Rossi si scusa ma Tosi conferma la defenestrazione e Rossi resta, come si usa dire, “in braghe di tela” perché, ora, non è più assessore, non è più consigliere comunale non è più consigliere provinciale.
Peggio di così non poteva andargli e i media lo prendono un po' in giro.

Io la vedo diversamente e mi spiego.

Parto da una constatazione: la reazione di Tosi è stata esagerata. In fondo Rossi non ha espresso quel giudizio in Consiglio Comunale ma in una riunione del suo partito, si è scusato, altri assessori avevano, in altre occasioni, criticato Tosi senza essere cacciati.....

Ma quelle altre critiche, quelle degli altri assessori, riguardavano singoli atti del sindaco non attenevano alla sua credibilità in quanto sindaco ma, proprio per questo, Tosi avrebbe dimostrato l'inattendibilità della critica di Rossi solo se l'avesse considerata una battuta o poco più e, come tale, declassata.
E invece la reazione, esagerata, ha dato peso alla critica e ha mostrato che Rossi aveva toccato un tasto delicato, un nervo scoperto.

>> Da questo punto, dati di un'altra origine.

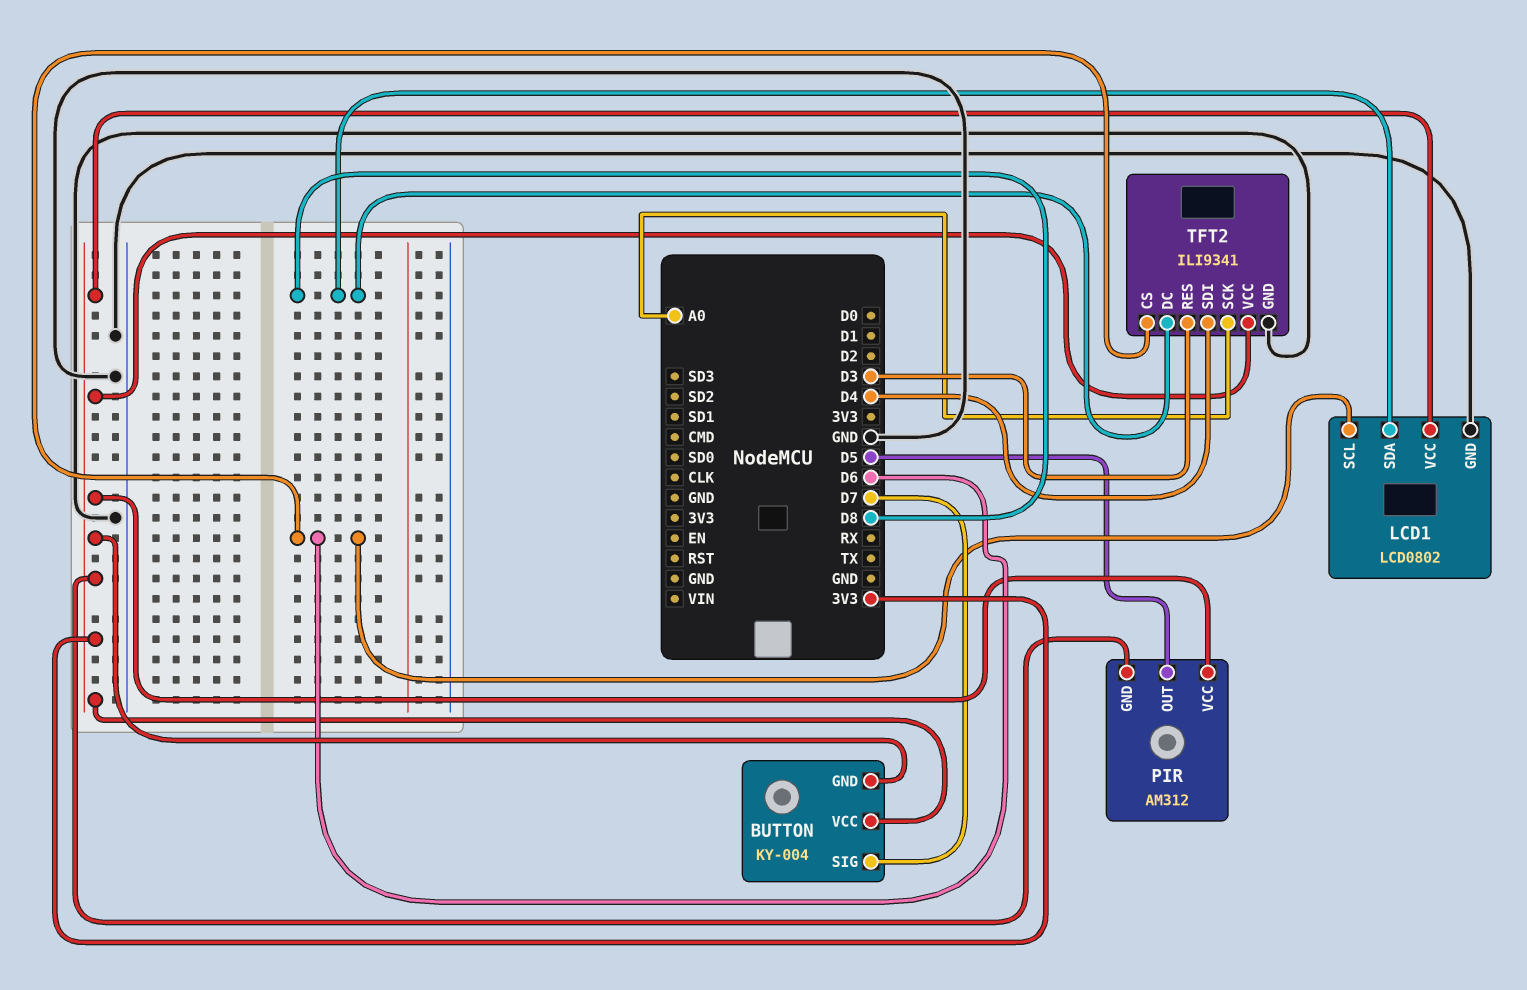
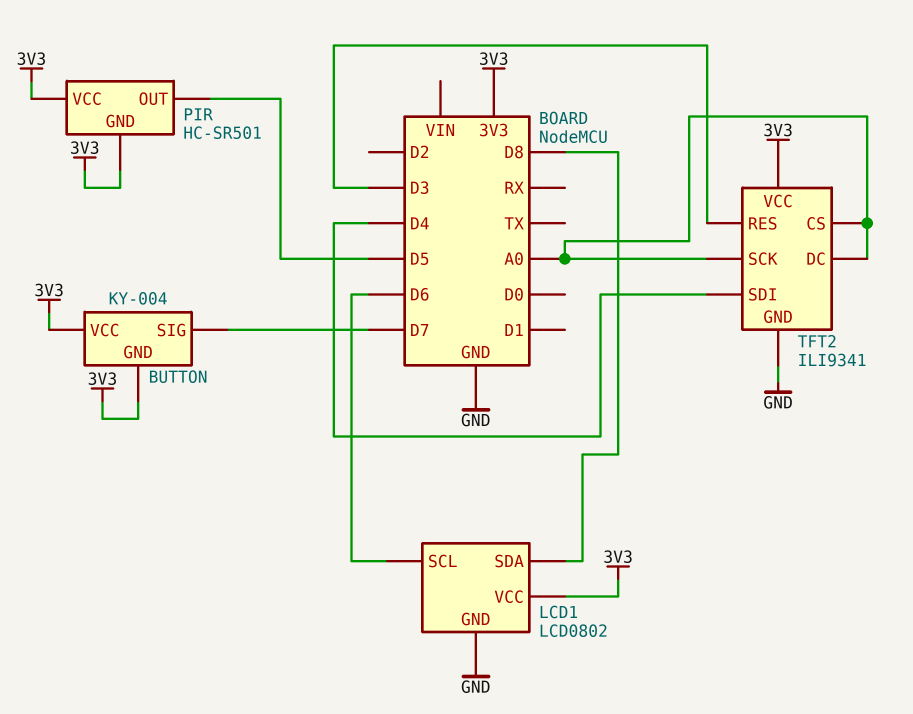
PIR: AM312 -> HC-SR501
TFT2 pin CS: D6 -> A0
TFT2 pin DC: D8 -> A0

Sono tanti in città, soprattutto negli ambienti dell'informazione, e non solo, a ritenere che, effettivamente, il portavoce del sindaco, Bolis, sia uno che vuole comandare e che “comanda”.
Del resto la sua formazione, nella politica attiva, oltre che nella professione, è più antica e di più sostanza di quella di Tosi e la caratteristica preminente dell'amministrazione Tosi non è la continua esternazione mediatica? Proprio il terreno di Bolis?
E cioè l'esposizione martellante del nulla di fatto, del dichiarato, dell'appariscente, del rappresentato, del di là da venire, dell'apparso e subito scomparso.

Pensiamo alle ronde leghiste presentate con grande clamore due anni fa in piazza Erbe e scomparse nelle nebbie della periferia tra lo scherno generale, alle ordinanze e ai divieti anti merendine, al tunnel e alla tranvia sommersi dalle carte, a Verona capitale del mondo di questo e di quello, alle bolse sagre strapaesane nelle antiche piazze il tutto tra il fumo delle continue apparizioni in televisione sempre più ripetitive e noiose e le dichiarazioni tipo i “quattro sassi” di San Zeno e di lungadige Capuleti.

Insomma una politica quasi esclusivamente mediatica per riempire il vuoto delle realizzazioni non fatte, la politica, cioè, costruita in buona parte dal suo portavoce.

Il povero assessore Rossi aveva centrato il bersaglio.
In un certo senso aveva mostrato il re nudo e il re lo ha cacciato.